┌─ Extract to read

This is a huge and multi-faceted task. Do you believe that meeting our shared sustainability goals require cross-industry and cross-societal collaboration?

Günter Stephan:

This is an area where we at Borealis feel we can be a game changer, because we are sitting right in the middle of the value chain. In terms of cross-industry collaboration, we have been teaming up with brand owners and major converters for many years. So we already have a good platform for downstream collaboration, which can be translated in order to address the demands of recycling.

Collaboration with brand owners is also crucial when it comes to design for recyclability. This has two aspects. First of all, packaging needs to be designed to ensure that it is 100 per cent empty when it goes into the waste stream. If, for example, there is always some toothpaste left in the tube, it reduces the quality of the recyclate, influences the smell, etc. If we work with the brand owners, we have all the tools to achieve this goal. The second aspect is switching from multilayer to monolayer films that are easier to recycle.

Meanwhile, considering the upstream side, I think collaboration is absolutely required with waste collectors and sorters, but also with the local municipalities. These are the stakeholders who are ‘sitting on the waste’ and we need to work with them to get access to plastics waste in the right quantity and the right quality.

└─
┌─ Input data

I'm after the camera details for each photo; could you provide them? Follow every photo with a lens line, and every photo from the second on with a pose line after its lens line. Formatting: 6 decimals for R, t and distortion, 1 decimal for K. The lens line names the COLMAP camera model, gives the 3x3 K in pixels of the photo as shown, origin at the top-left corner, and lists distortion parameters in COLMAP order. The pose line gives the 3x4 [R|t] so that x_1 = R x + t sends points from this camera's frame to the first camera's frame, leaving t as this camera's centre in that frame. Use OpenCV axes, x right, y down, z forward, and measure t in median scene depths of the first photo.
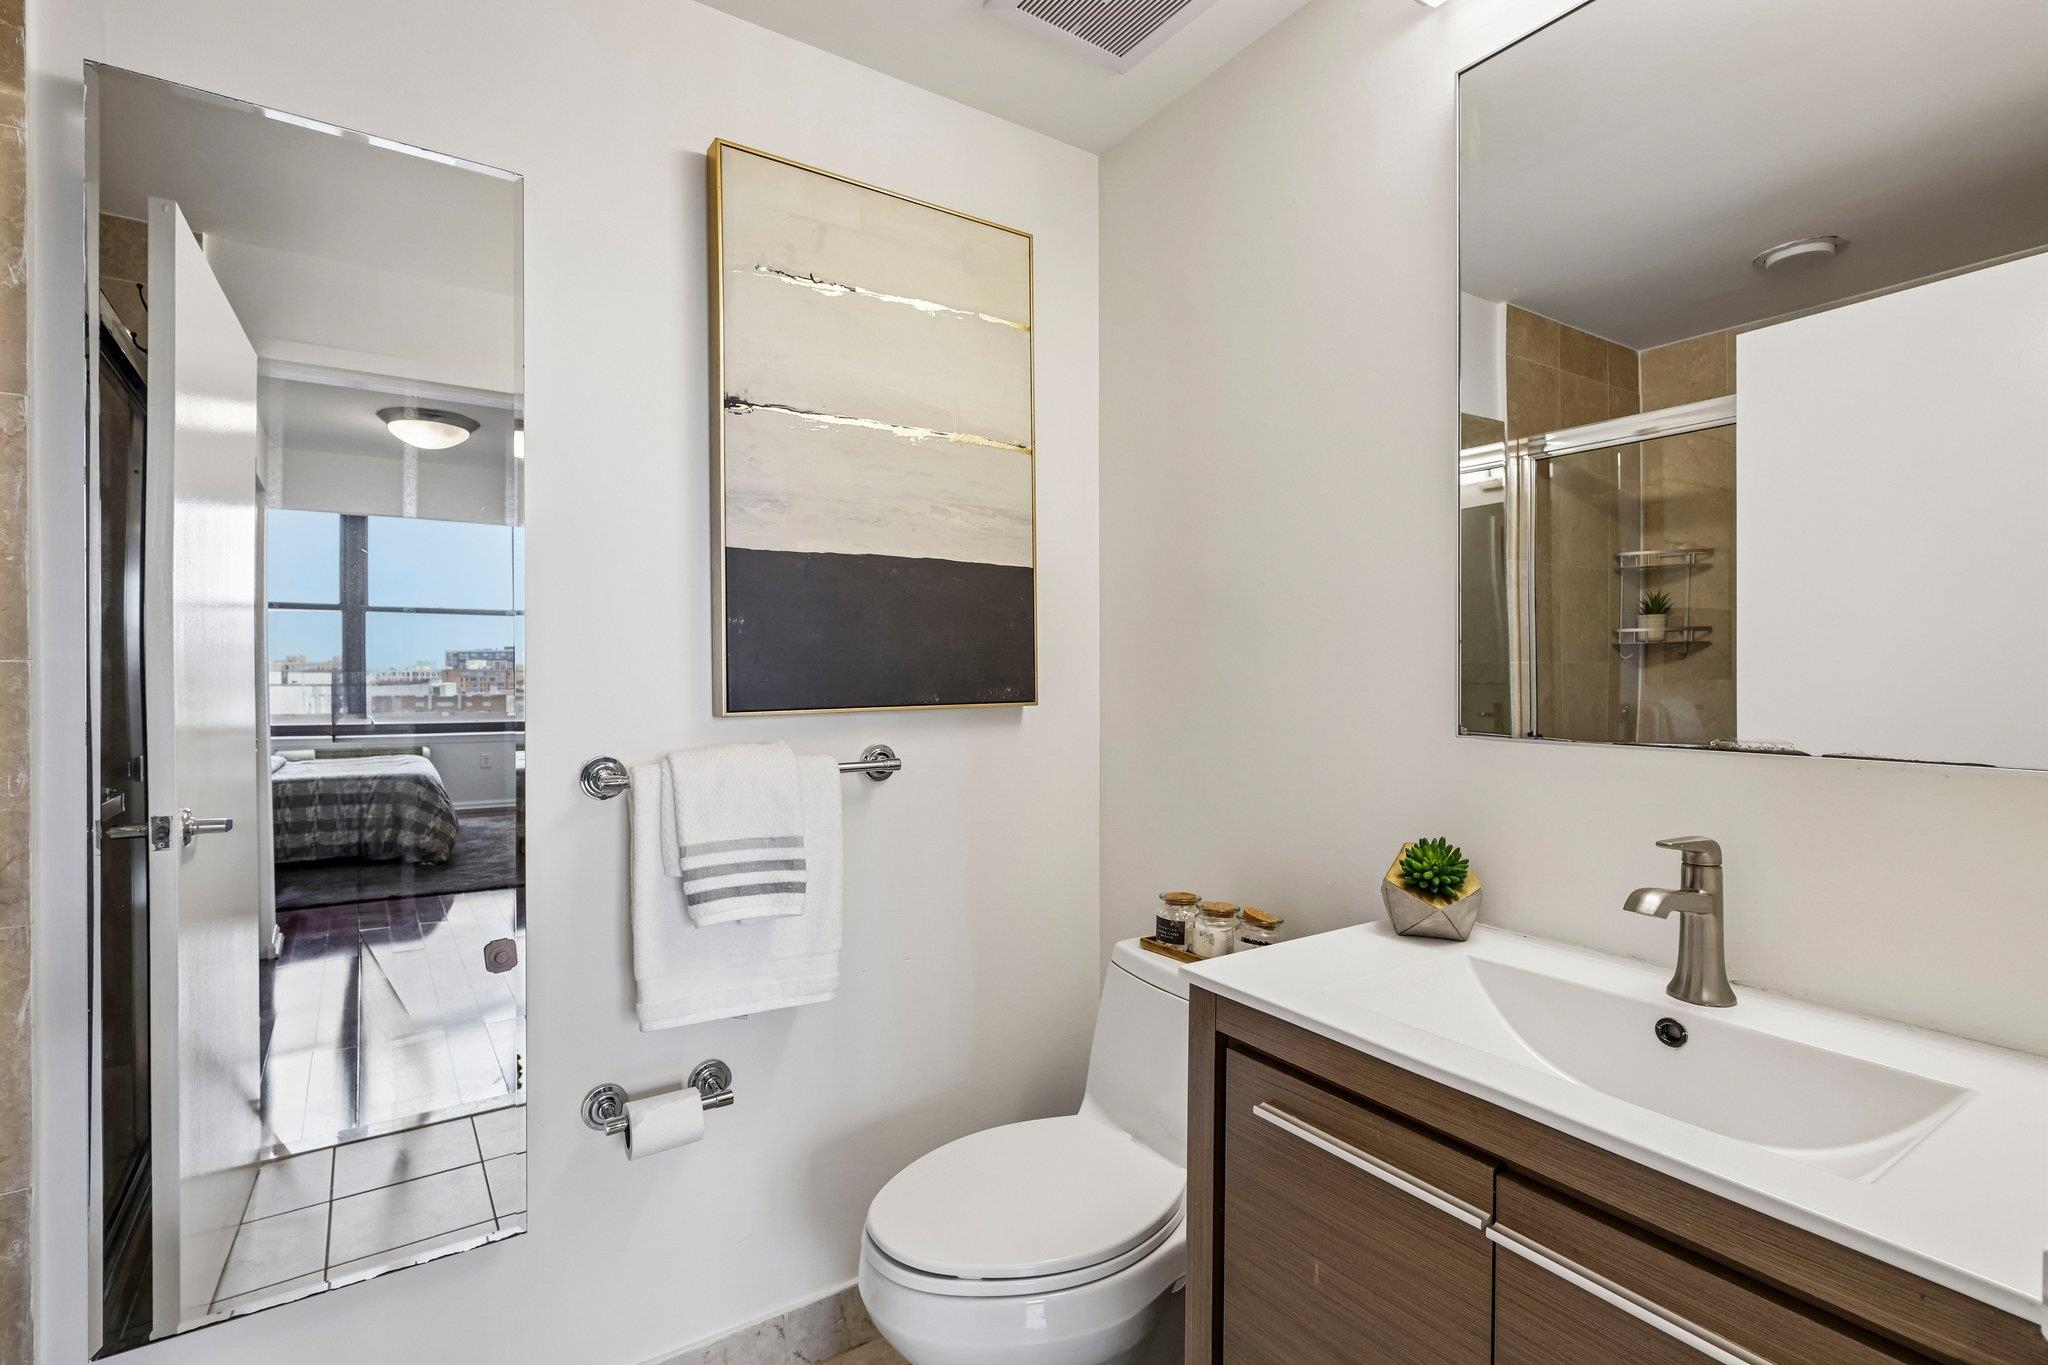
lens RADIAL K [[943.4, 0, 1032.7], [0, 943.4, 680.3], [0, 0, 1]] dist [-0.003532, 0.000855]
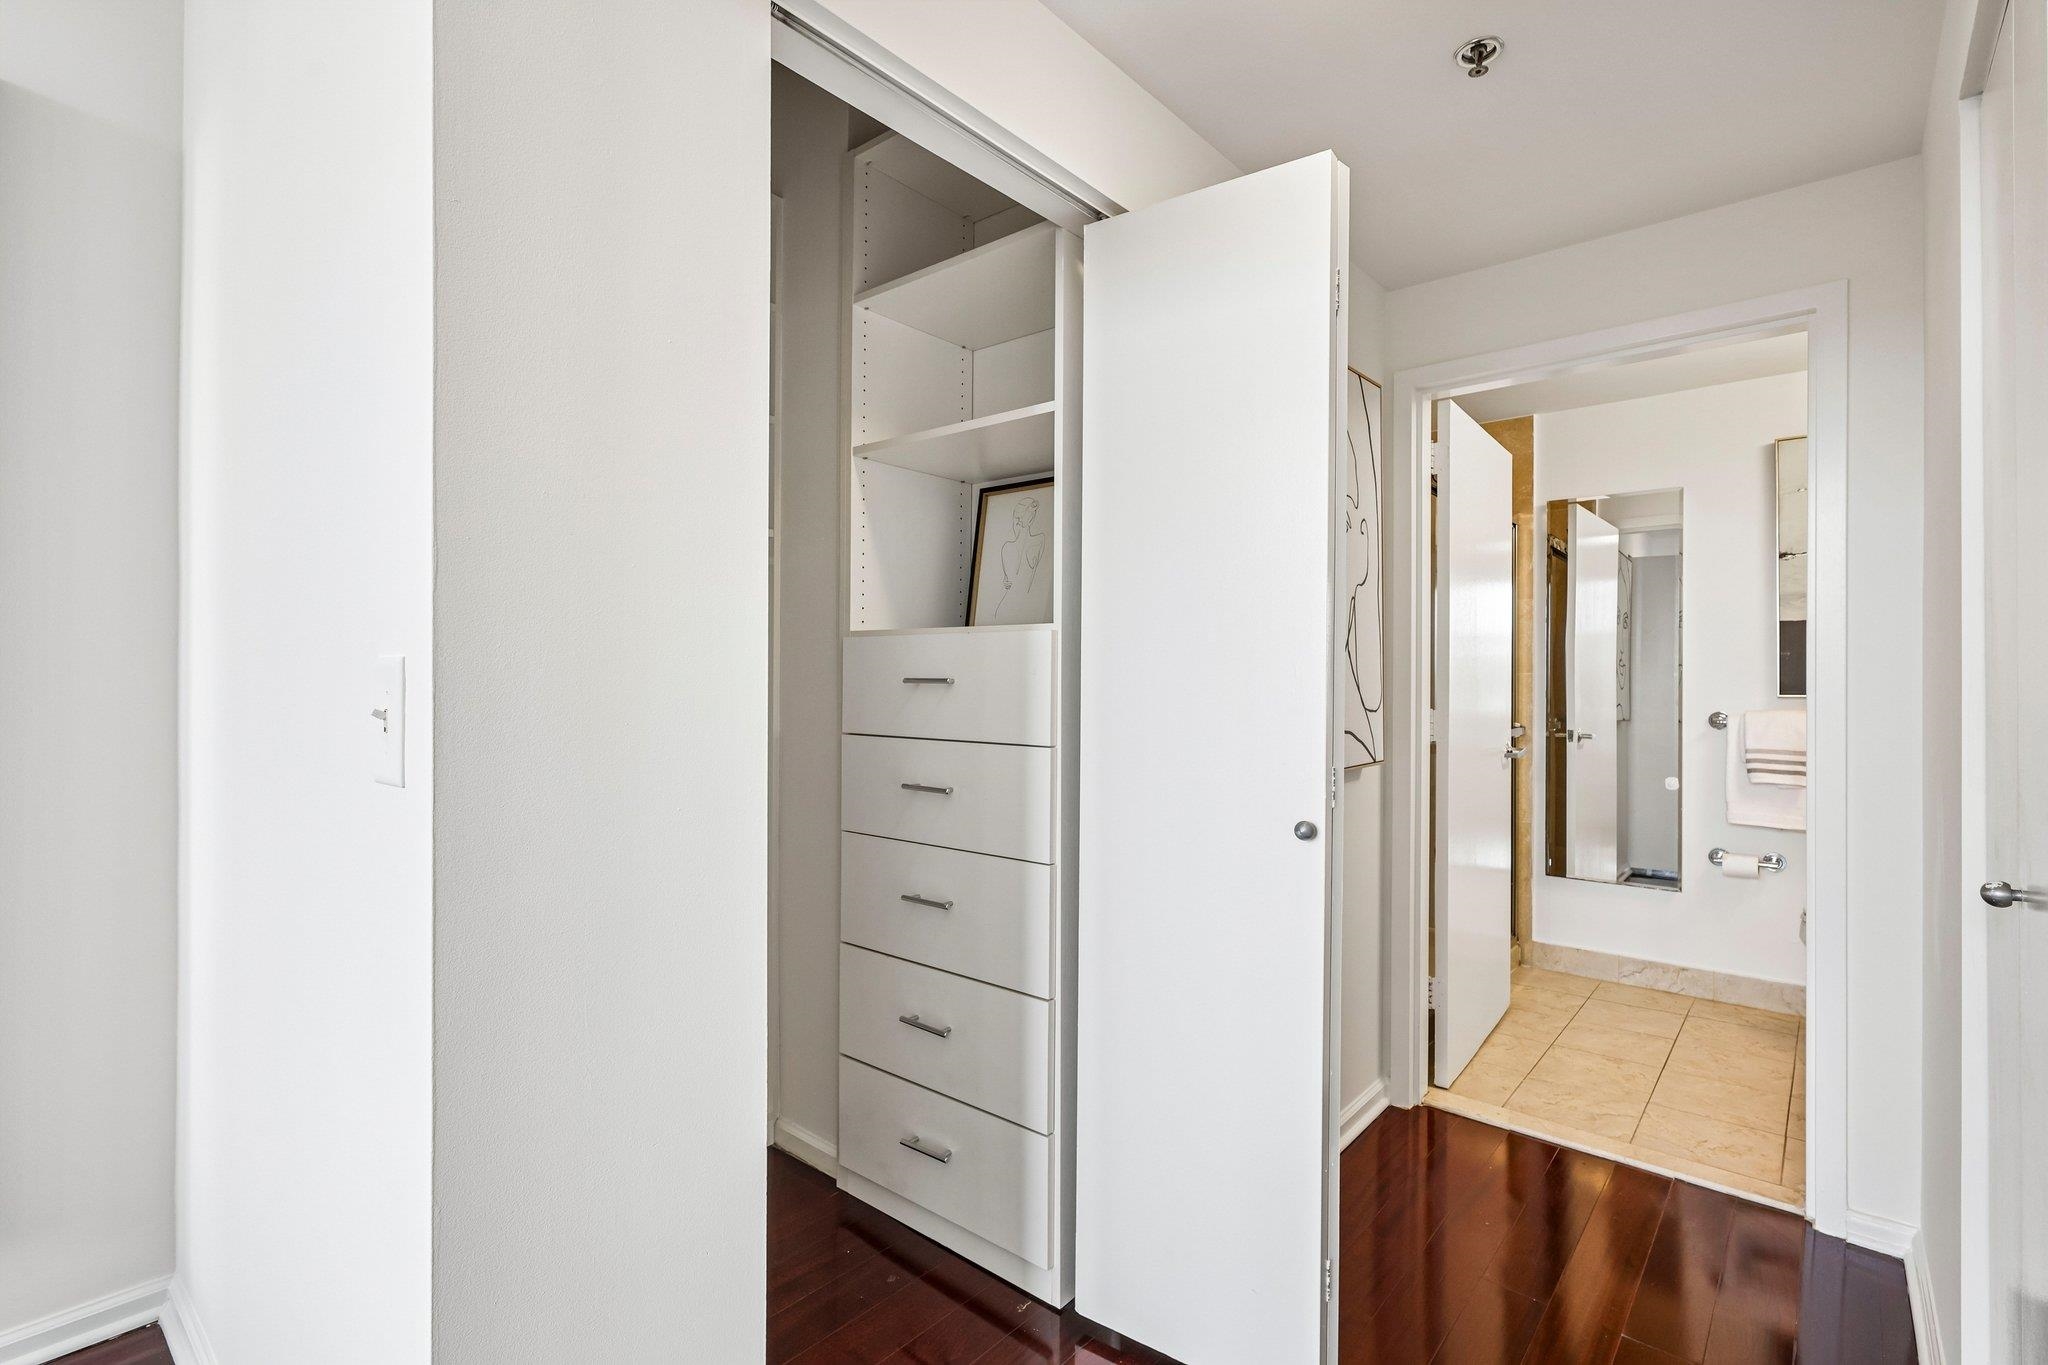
lens RADIAL K [[943.4, 0, 1022.7], [0, 943.4, 669.5], [0, 0, 1]] dist [-0.003532, 0.000855]
pose [[0.280056, 0.004353, -0.959974, 1.393694], [0.011295, 0.999906, 0.007829, -0.068681], [0.959917, -0.013036, 0.279980, -1.430181]]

└─

(Assignment 1): From the interview on recycling collaboration, list every group that is named as a partner Borealis works with or needs to work with.
(Assignment 2): Rewrite the interview on recycling collaboration starting at "Collaboration with brand" and ending at "easier to recycle.", replacing "brand owners" with "packaging customers" each time it occurs.

(Answer space 1):
- brand owners
- major converters
- waste collectors
- sorters
- local municipalities

(Answer space 2):
Collaboration with packaging customers is also crucial when it comes to design for recyclability. This has two aspects. First of all, packaging needs to be designed to ensure that it is 100 per cent empty when it goes into the waste stream. If, for example, there is always some toothpaste left in the tube, it reduces the quality of the recyclate, influences the smell, etc. If we work with the packaging customers, we have all the tools to achieve this goal. The second aspect is switching from multilayer to monolayer films that are easier to recycle.